“Peaceably if you possibly can, forcibly if you must.” Those were the words spoken by an Indian agent tasking the US Army with gathering sixty Modoc warriors and their families and taking them back to their assigned reservation.
The Modoc leader, Captain Jack, refused to go and the Modoc Indian War began in the fall of 1872. He, his warriors, and their families retreated into jagged, defensible volcanic formations. They used caves for homes and built rock walls to further defend the stronghold.
The Army’s contingent was 1000 troops strong yet the warriors withstood their minor and major assaults for six months, until April 1873. The Modocs only surrendered when their water source to Tule Lake was severed. This area has since been called Captain Jack’s Stronghold.
General E.R.S. Canby was killed in battle with the Modocs, the only general ever killed in an Indian War. This cross, accusing the Modocs of murder, is a replica of one erected in the years after his death. The adjoining placard talks about the differing perspectives on the Canby’s death: the perceived murder vs. the attempt to stay and live in one’s home.
Today, Captain Jack’s Stronghold is part of the Lava Beds National Monument in northeastern California.
The area is vast and over 800 lava tube caves have been found within the 46,000 acre park. Two dozen caves are open for public exploration. Beth, Randy and I decided to see a few for ourselves.

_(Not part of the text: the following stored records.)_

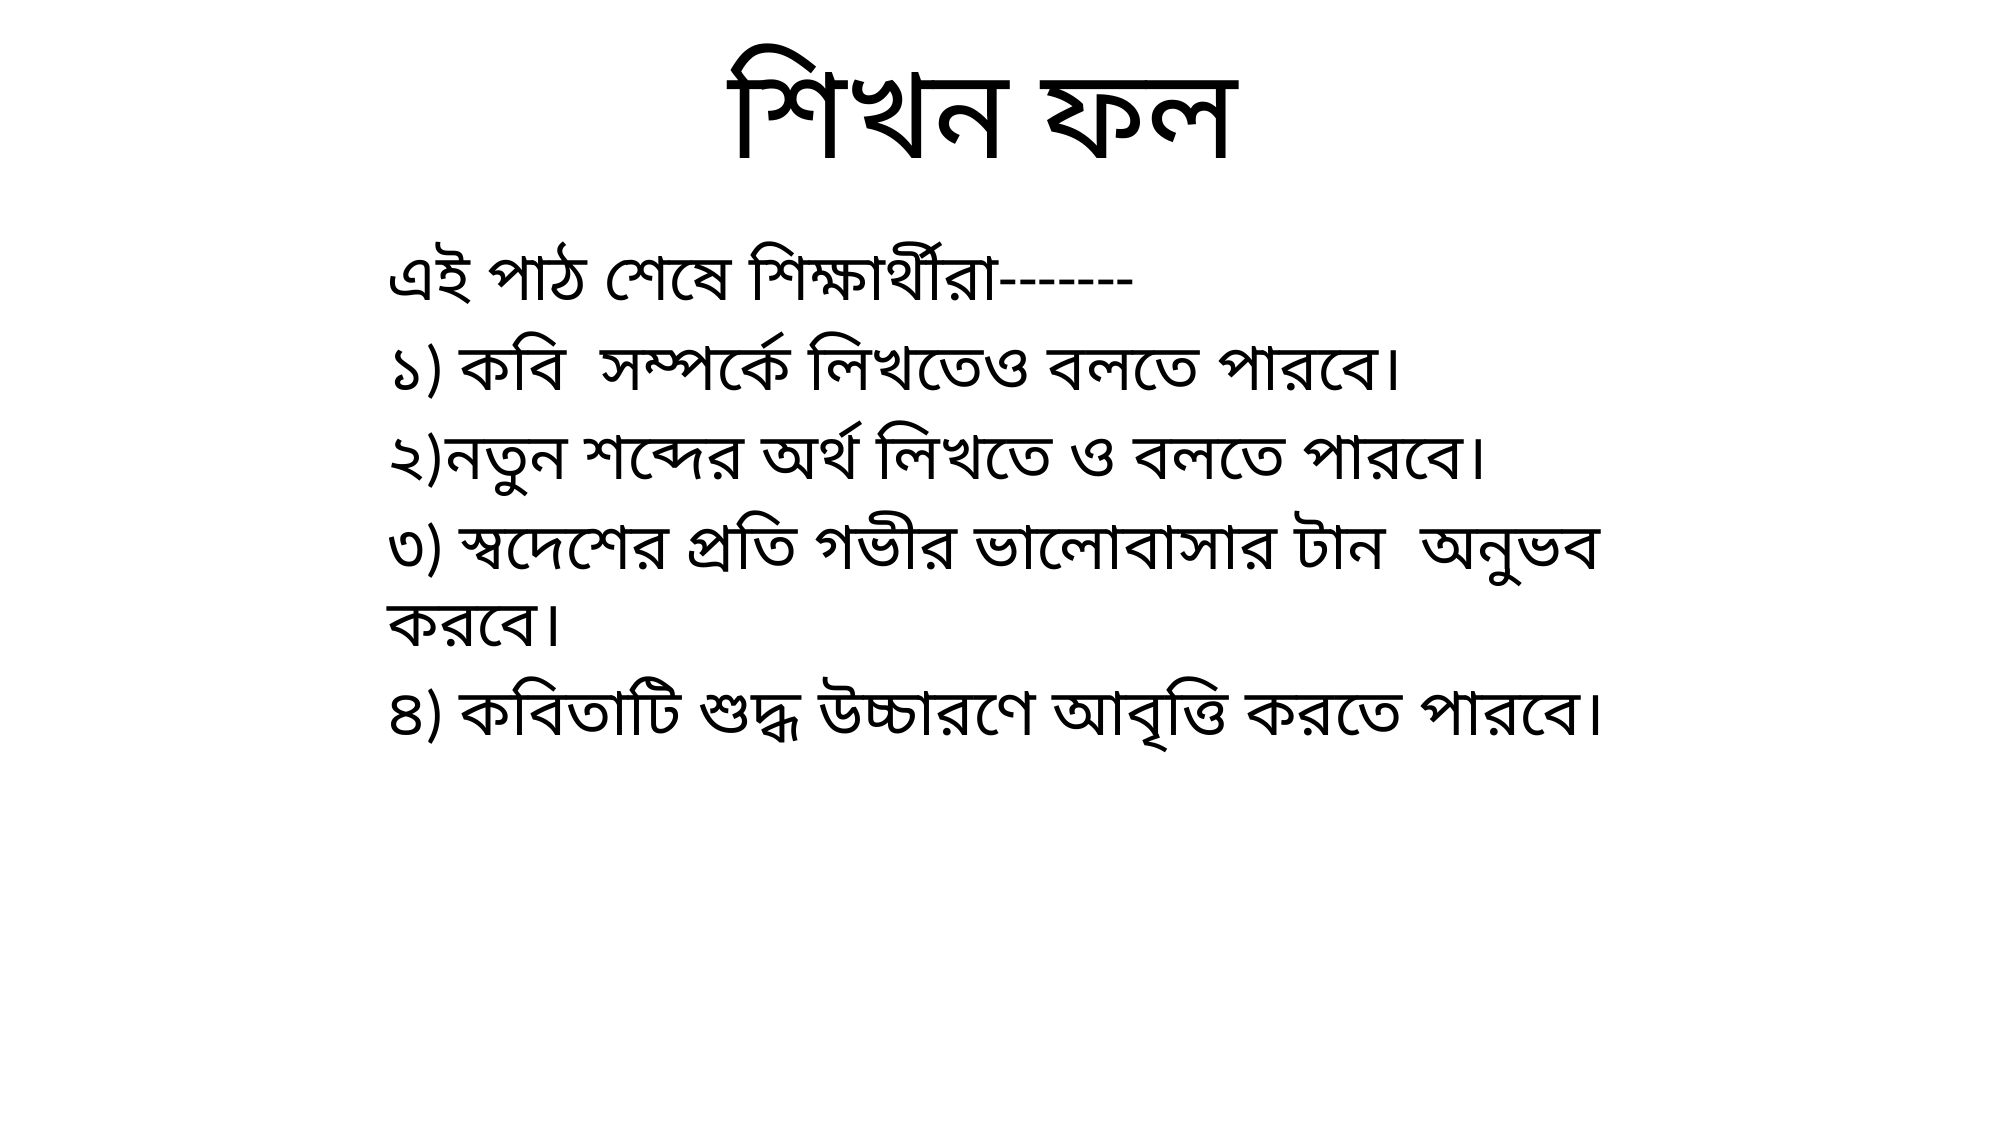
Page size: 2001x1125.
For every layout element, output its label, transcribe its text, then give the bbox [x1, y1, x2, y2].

text_box শিখন ফল [99, 25, 1900, 191]
text_box এই পাঠ শেষে শিক্ষার্থীরা------- ১) কবি সম্পর্কে লিখতেও বলতে পারবে। ২)নতুন শব্দের অর্থ লিখতে ও বলতে পারবে। ৩) স্বদেশের প্রতি গভীর ভালোবাসার টান অনুভব করবে। ৪) কবিতাটি শুদ্ধ উচ্চারণে আবৃত্তি করতে পারবে। [372, 229, 1638, 838]
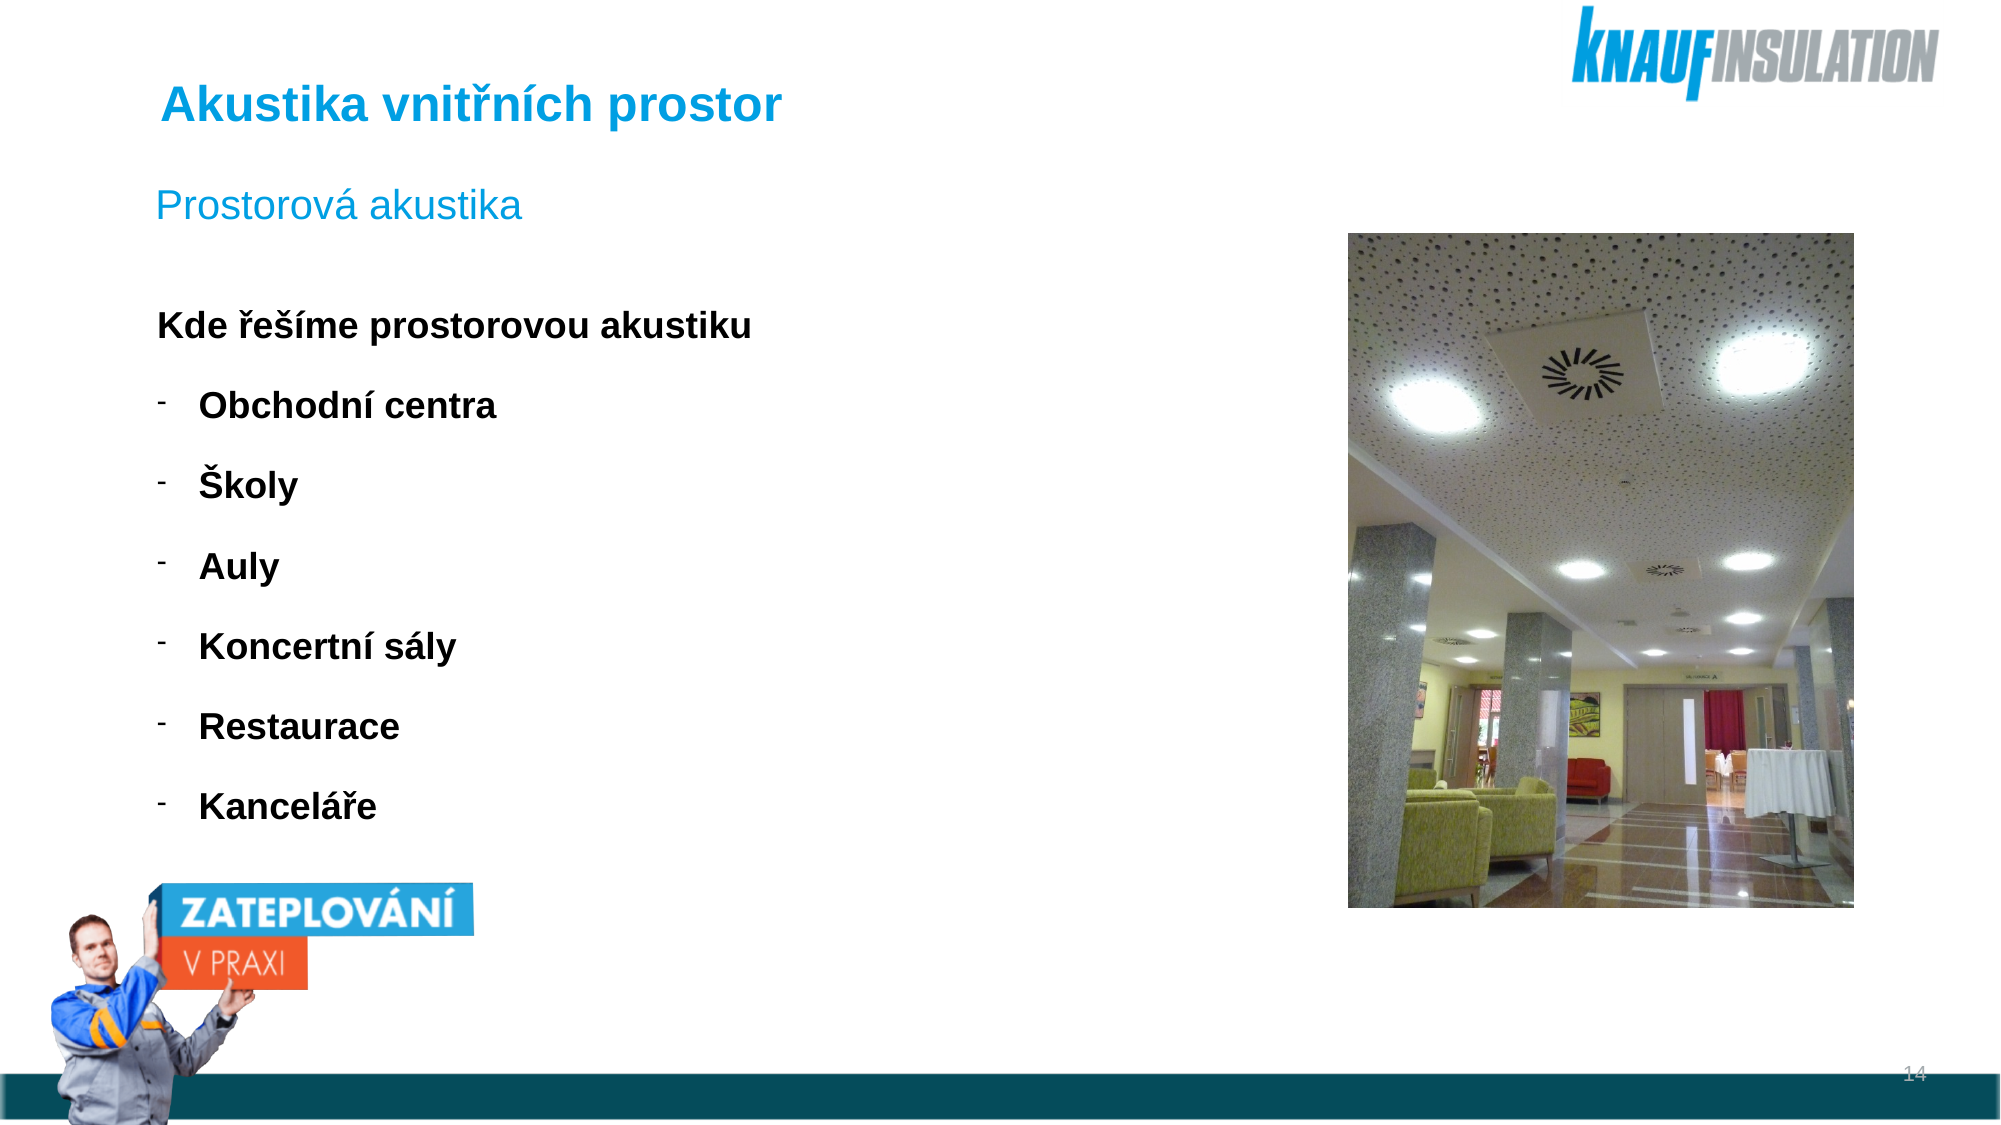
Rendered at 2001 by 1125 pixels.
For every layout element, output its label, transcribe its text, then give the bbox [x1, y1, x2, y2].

list Kde řešíme prostorovou akustiku Obchodní centra Školy Auly Koncertní sály Restaurace Kanceláře [142, 296, 1637, 958]
slide_number 14 [1852, 1042, 1942, 1103]
picture [0, 0, 2001, 1125]
list Prostorová akustika [140, 173, 1529, 251]
title Akustika vnitřních prostor [145, 70, 1534, 213]
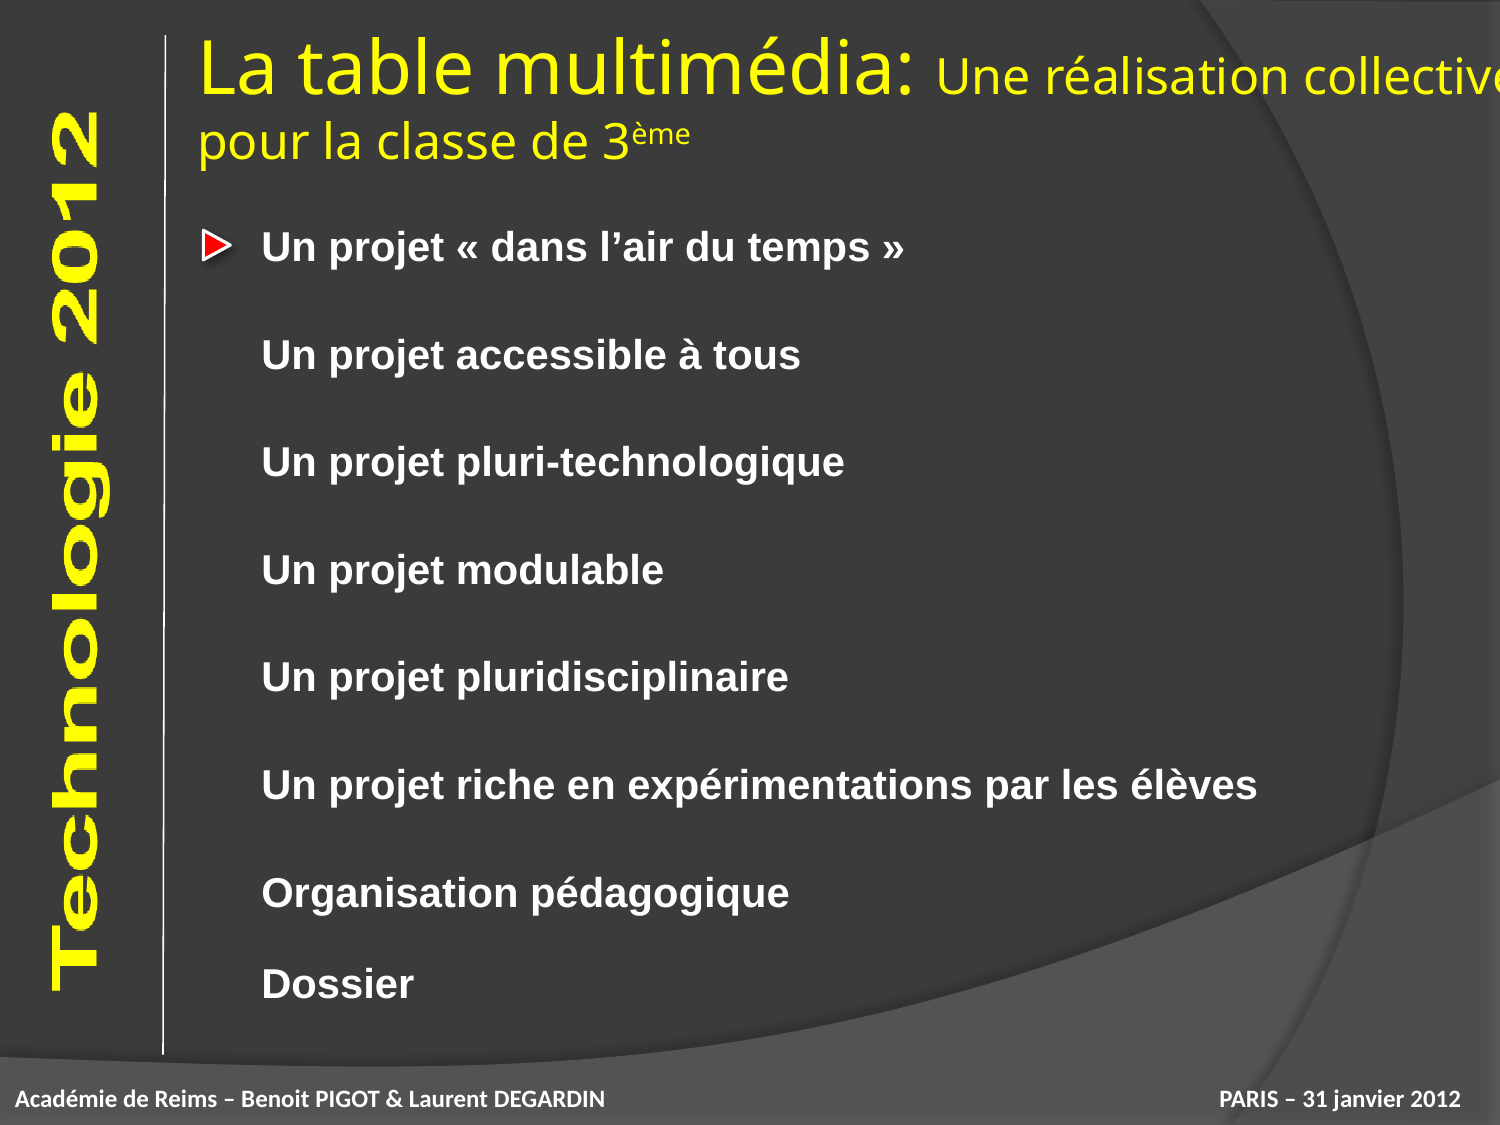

Our first stop was at the visitor center for information and a permit. The ranger quizzed us on previous cave experiences and determined she should clean our cameras and Beth’s and Randy’s boots – mine were new since our last cave exploration. Beth and Randy had to walk around in stocking feet for a little while.
The rangers are hoping to avoid visitors contaminating the local bats with White-Nose Syndrome. This disease has been killing bats in eastern caves at an alarming rate since 2006. Only within the last month was the first case of White Nose Syndrome confirmed west of the rockies. A bat was found with the disease near North Bend, Washington, many miles from the last most western case in Nebraska.
Once cleared, we explored several caves. The Mushpot cave near the visitor center had a ladder entrance and then a nice easy trail with lighting available.
Some caves required climbing down into them and walking on uneven surfaces. Some had different offshoots to explore – or not.
The Golden Dome Cave has a type of bacteria that appears to glitter like gold when exposed to light.
The caves are rated as easy, moderate and difficult due to the terrain, the elevation change and the height of the tube as you pass through the cave.
We explored two easy and three moderate caves. We declined the chance to crawl around and squeeze through low openings! Maybe another day….not!